AI adoption is set to soar across sub-Saharan Africa, driving exponential growth in data generation and processing requirements. For major cloud operators, OTTs, content service providers (CSPs), telcos/carriers, metro operators, ISPs, government departments and large enterprises, the question of capacity raises new financial and infrastructural challenges. So says Dr Ayotunde Coker, CEO of Open Access Data Centres (OADC), which positions itself as Africa’s fastest-growing vendor neutral and open access data centre operator.
To support AI strategies, organisations should partner with colocation data centres that have the infrastructure and scale to underpin the AI journey, rather than attempting to scale up their capacity in-house, he says. “Colocation is more sustainable and allows organisations to harness AI and adapt faster,” he notes.
Dr Coker says building new on-premises data centres to cope with the demands of AI would prove too costly and time consuming for most organisations, causing them to fall behind in the innovation race and incur ongoing running costs and challenges.
“AI requires complex infrastructure for large enterprises to build and support. Commissioning and building an AI data centre could take a year or more – killing enterprise agility. It also requires specialist resources to manage – something not every organisation has. The best approach is to partner with a colocation partner that can provide the necessary advanced infrastructure, comprehensive peering points and interconnectivity for efficient infrastructure for content distribution and cloud environments,” he says. “With colocation, you pay as you go and pay as you grow, and there’s someone else worrying about service levels and uptime. So the costs and business case for colocation are indeed compelling. Enterprises gain agility in innovation and competitiveness.”
He adds that agentic AI, which operates at point of consumption, is better delivered at the ‘edge’ for a better customer experience. “This means organisations also need access to edge data centres,” he says. “OADC’s extensive data centre footprint includes over 30 edge data centres distributed across South Africa to support organisations across the country.”
Optimal power efficiency
Power is a critical consideration in the AI era, Dr Coker notes: the International Energy Agency says that where traditional data centres require around 10-25 megawatts (MW) of power, demand by hyperscale AI could exceed 100MW for the same footprint.

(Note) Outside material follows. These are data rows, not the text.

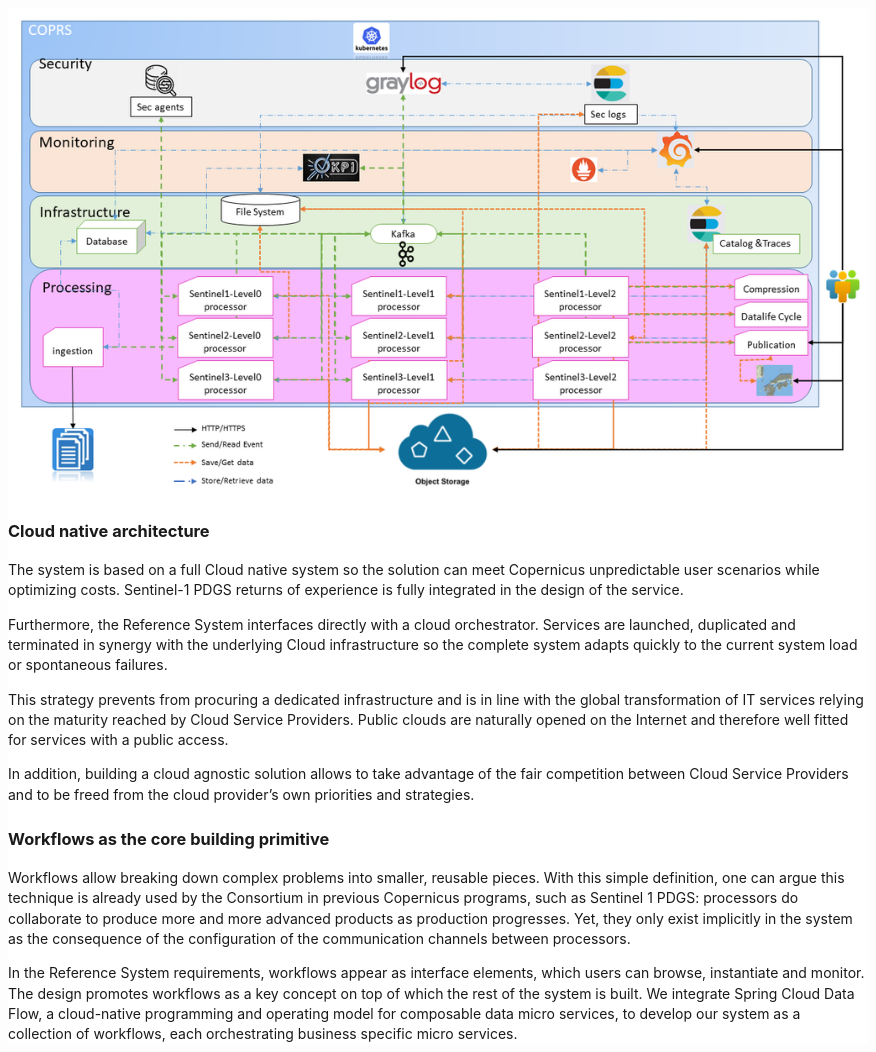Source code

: ![Software overview](./../media/software_overview.png)

### Cloud native architecture

The system is based on a full Cloud native system so the solution can meet Copernicus unpredictable user scenarios while optimizing costs. Sentinel-1 PDGS returns of experience is fully integrated in the design of the service.

Furthermore, the Reference System interfaces directly with a cloud orchestrator. Services are launched, duplicated and terminated in synergy with the underlying Cloud infrastructure so the complete system adapts quickly to the current system load or spontaneous failures.

This strategy prevents from procuring a dedicated infrastructure and is in line with the global transformation of IT services relying on the maturity reached by Cloud Service Providers. Public clouds are naturally opened on the Internet and therefore well fitted for services with a public access.

In addition, building a cloud agnostic solution allows to take advantage of the fair competition between Cloud Service Providers and to be freed from the cloud provider’s own priorities and strategies.

### Workflows as the core building primitive

Workflows allow breaking down complex problems into smaller, reusable pieces. With this simple definition, one can argue this technique is already used by the Consortium in previous Copernicus programs, such as Sentinel 1 PDGS: processors do collaborate to produce more and more advanced products as production progresses. Yet, they only exist implicitly in the system as the consequence of the configuration of the communication channels between processors.

In the Reference System requirements, workflows appear as interface elements, which users can browse, instantiate and monitor. The design promotes workflows as a key concept on top of which the rest of the system is built. We integrate Spring Cloud Data Flow, a cloud-native programming and operating model for composable data micro services, to develop our system as a collection of workflows, each orchestrating business specific micro services.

“Powering on-premises data centres can be inefficient and costly. Most organisations lack the resources to optimise cooling systems, maintain ideal power usage effectiveness ratios or invest in innovative energy management technologies. The result is wasted electricity, higher carbon emissions and inflated operational costs,” he says. “In contrast, colocation facilities invest heavily in energy-efficient design and alternative energy, and also have the economies of scale to negotiate optimal pricing with utilities.”
Dr Coker explains that colocation providers like OADC achieve higher efficiency by consolidating multiple clients' infrastructure under one roof. “This, together with their investment in state-of-the-art, centralised power distribution systems and advanced cooling technologies that may not be feasible for a single enterprise to deploy on-premises, results in better energy efficiency. This efficiency is demonstrated through lower power usage effectiveness (PUE) – meaning most of the energy drawn is used by the IT equipment itself, not wasted on support infrastructure,” he says.

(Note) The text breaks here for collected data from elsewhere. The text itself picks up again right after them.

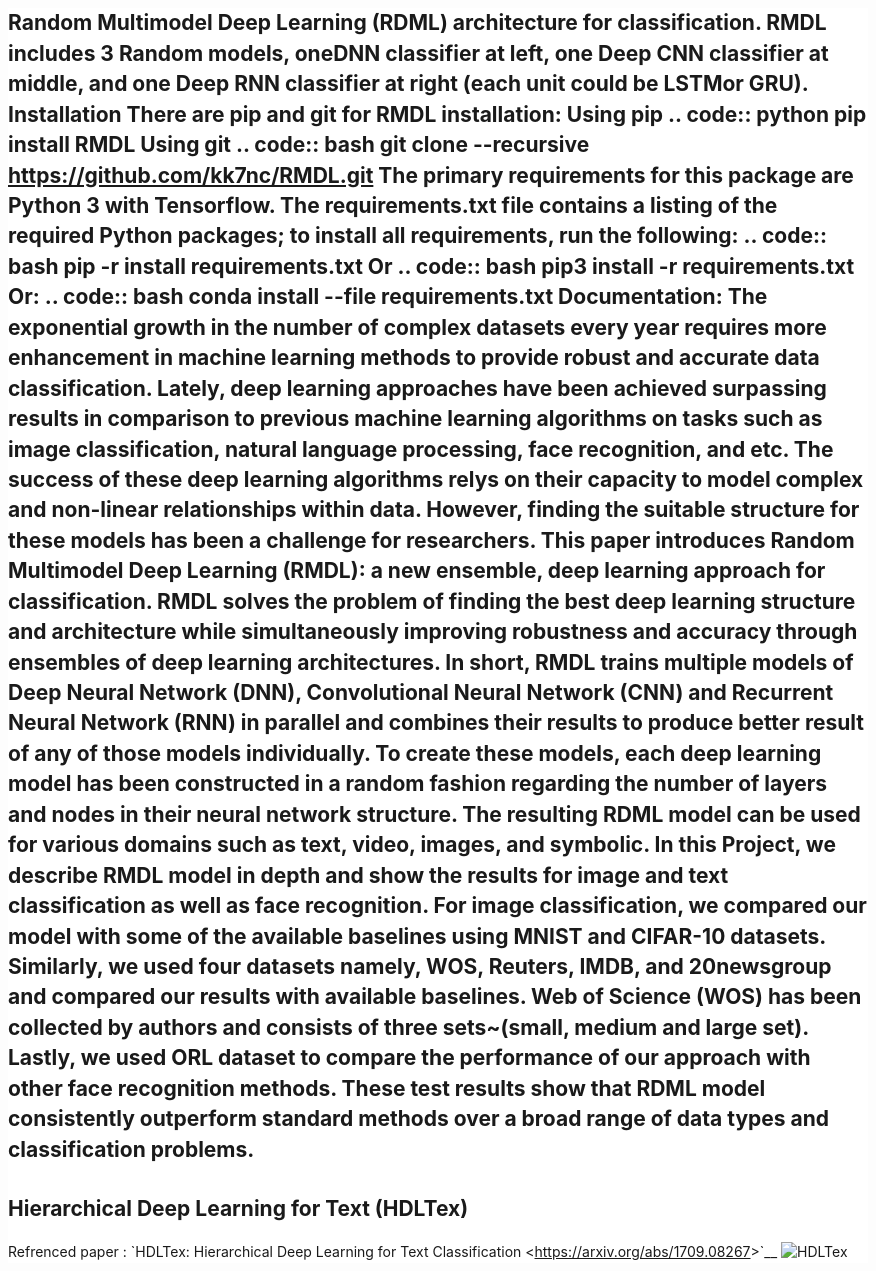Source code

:   Random Multimodel Deep Learning (RDML) architecture for classification.
  RMDL includes 3 Random models, oneDNN classifier at left, one Deep CNN
  classifier at middle, and one Deep RNN classifier at right (each unit could be LSTMor GRU).
  Installation
  There are pip and git for RMDL installation:
  Using pip
  .. code:: python
  pip install RMDL
  Using git
  .. code:: bash
  git clone --recursive <https://github.com/kk7nc/RMDL.git>
  The primary requirements for this package are Python 3 with Tensorflow. The requirements.txt file
  contains a listing of the required Python packages; to install all requirements, run the following:
  .. code:: bash
  pip -r install requirements.txt
  Or
  .. code:: bash
  pip3 install -r requirements.txt
  Or:
  .. code:: bash
  conda install --file requirements.txt
  Documentation:
  The exponential growth in the number of complex datasets every year requires more enhancement in
  machine learning methods to provide robust and accurate data classification. Lately, deep learning
  approaches have been achieved surpassing results in comparison to previous machine learning algorithms
  on tasks such as image classification, natural language processing, face recognition, and etc. The
  success of these deep learning algorithms relys on their capacity to model complex and non-linear
  relationships within data. However, finding the suitable structure for these models has been a challenge
  for researchers. This paper introduces Random Multimodel Deep Learning (RMDL): a new ensemble, deep learning
  approach for classification. RMDL solves the problem of finding the best deep learning structure and
  architecture while simultaneously improving robustness and accuracy through ensembles of deep
  learning architectures. In short, RMDL trains multiple models of Deep Neural Network (DNN),
  Convolutional Neural Network (CNN) and Recurrent Neural Network (RNN) in parallel and combines
  their results to produce better result of any of those models individually. To create these models,
  each deep learning model has been constructed in a random fashion regarding the number of layers and
  nodes in their neural network structure. The resulting RDML model can be used for various domains such
  as text, video, images, and symbolic. In this Project, we describe RMDL model in depth and show the results
  for image and text classification as well as face recognition. For image classification, we compared our
  model with some of the available baselines using MNIST and CIFAR-10 datasets. Similarly, we used four
  datasets namely, WOS, Reuters, IMDB, and 20newsgroup and compared our results with available baselines.
  Web of Science (WOS) has been collected by authors and consists of three sets\~(small, medium and large set).
  Lastly, we used ORL dataset to compare the performance of our approach with other face recognition methods.
  These test results show that RDML model consistently outperform standard methods over a broad range of
  data types and classification problems.
  --------------------------------------------
  Hierarchical Deep Learning for Text (HDLTex)
  --------------------------------------------
  Refrenced paper : \`HDLTex: Hierarchical Deep Learning for Text
  Classification \<<https://arxiv.org/abs/1709.08267>\>\`\_\_
  ![HDLTex](http://kowsari.net/____impro/1/onewebmedia/HDLTex.png?etag=W%2F%22c90cd-59c4019b%22&sourceContentType=image%2Fpng&ignoreAspectRatio&resize=821%2B326&extract=0%2B0%2B821%2B325?raw=false)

Another challenge for on-premises server rooms is inefficient hot/cold aisle containment due to their having been designed for low-density, outdated equipment.
“Carrier-neutral colocation data centres are engineered from the ground up with highly optimised airflow management, contained hot/cold aisles and the ability to support high-density server racks,” Dr Coker says. “This precise environmental control ensures cooling capacity is directed exactly where needed, drastically reducing energy waste.”
Sustainable for life
Dr Coker says by outsourcing the physical infrastructure such as the building, power and cooling, companies avoid the recurring embodied carbon costs of constructing, renovating and decommissioning their own data centres.
“The colocation data centre provider creates this footprint once, for a shared resource used by multiple clients. This leads to a lower net environmental impact per unit of compute. Companies receive the cost and resource efficiency benefits of 'right-sizing' since they only pay for the power and space they actually use,” he says.
Governed and compliant
Another compelling reason to use a colocation data centre is governance and compliance, Dr Coker says. “There are significant upfront and ongoing compliance and governance requirements for certifications relating to information security, data integrity and secure infrastructure, such as ISO 27001 and PCI DSS for banking and financial services enterprises. In addition, stakeholders require ESG compliance, targets and progress to be monitored and reported for data centres. OADC data centres already have these certifications and related governance in place, and businesses can be confident that such facilities are compliant and secure,” he says.
“Agile enterprises don't build data centres, they colocate. It's international best practice. CIOs don't get kudos for building a data centre, they get kudos for providing innovation and technology capability at speed, so it’s important they find the best partner to help them do that. OADC has all the scale, infrastructure and expertise organisations need for agile innovation and enterprise competitiveness to harness AI, with interconnect providers and ecosystems ready to go,” he concludes.